- Task prompt -
Format each line of the records below as a numbered list, omitting any blank lines. Leave the pictures out of your answer.

(Lines of data)

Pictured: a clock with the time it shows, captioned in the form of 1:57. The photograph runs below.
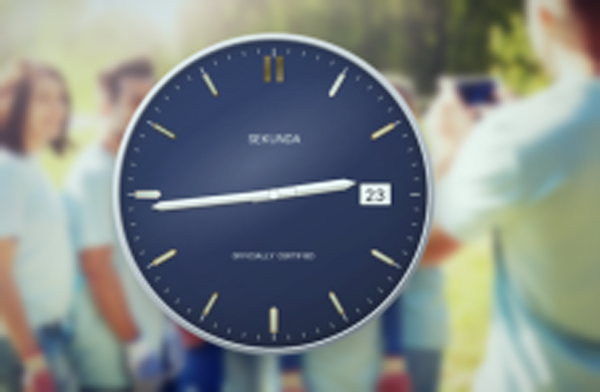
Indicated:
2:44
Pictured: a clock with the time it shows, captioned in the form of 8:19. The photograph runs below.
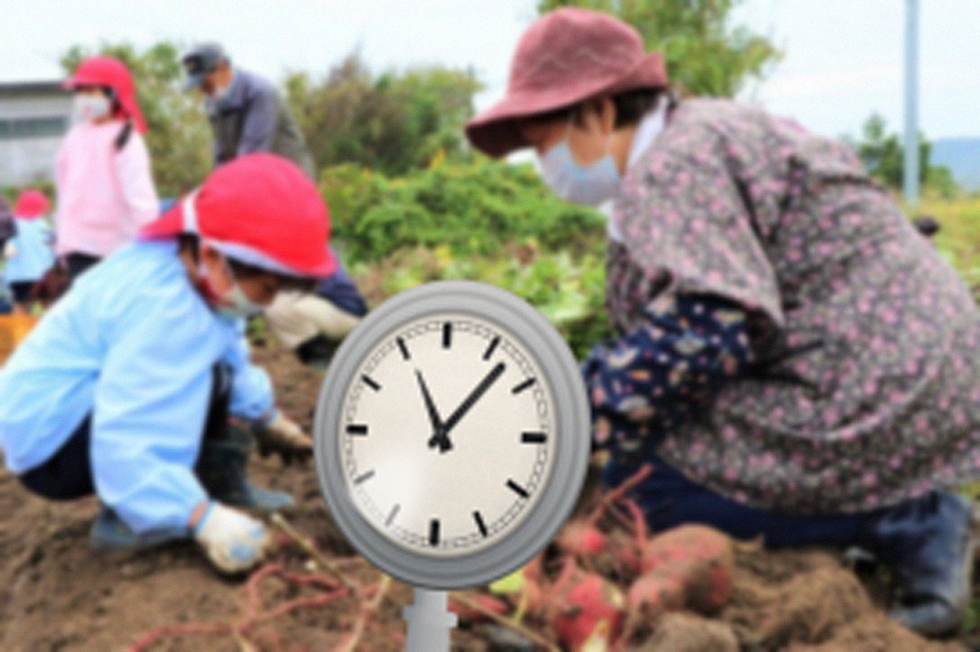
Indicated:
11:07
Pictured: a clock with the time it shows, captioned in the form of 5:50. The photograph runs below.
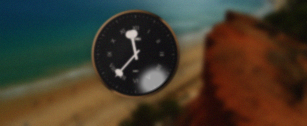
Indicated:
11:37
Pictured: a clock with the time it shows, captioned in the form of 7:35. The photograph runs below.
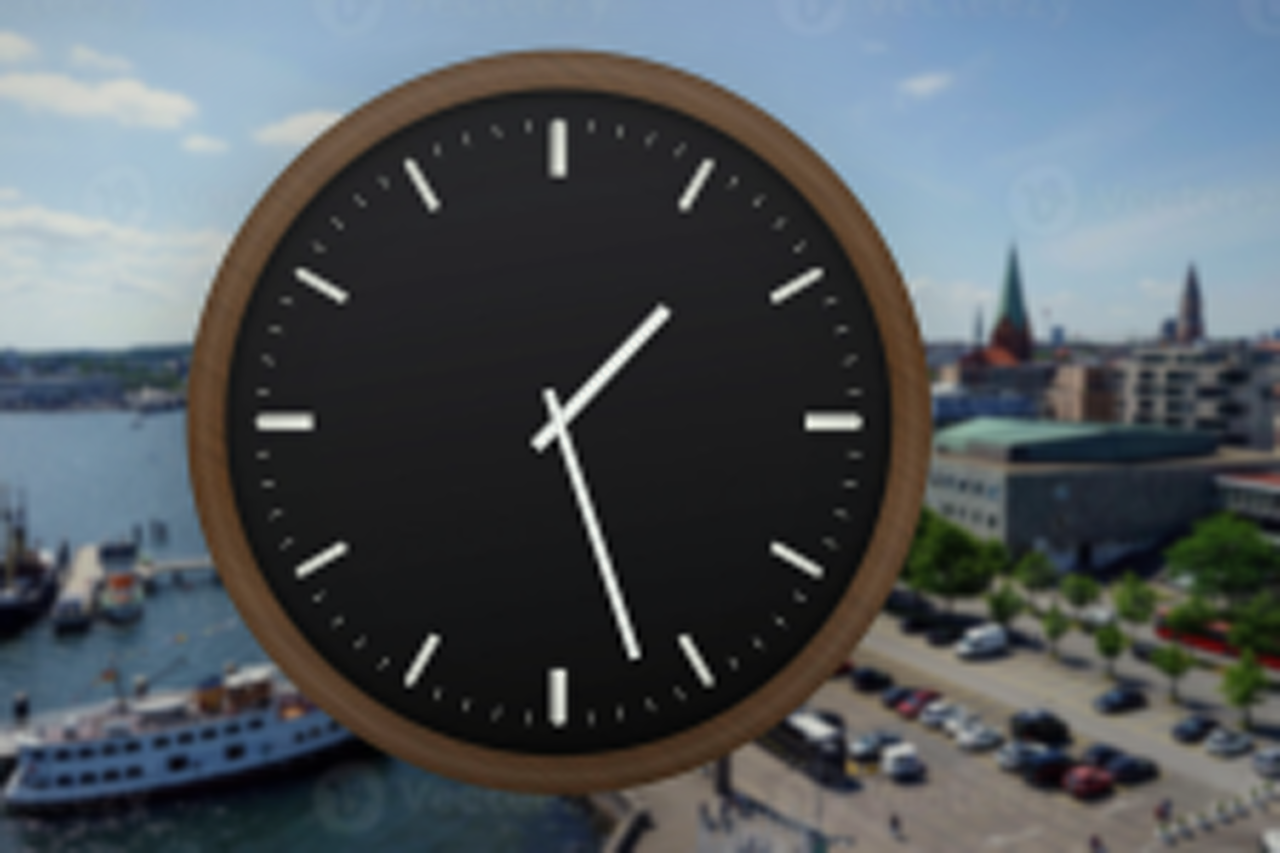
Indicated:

- Final answer -
1. Pictured: a clock with the time it shows, captioned in the form of 1:57. The photograph runs below.
2. Indicated:
3. 2:44
4. Pictured: a clock with the time it shows, captioned in the form of 8:19. The photograph runs below.
5. Indicated:
6. 11:07
7. Pictured: a clock with the time it shows, captioned in the form of 5:50. The photograph runs below.
8. Indicated:
9. 11:37
10. Pictured: a clock with the time it shows, captioned in the form of 7:35. The photograph runs below.
11. Indicated:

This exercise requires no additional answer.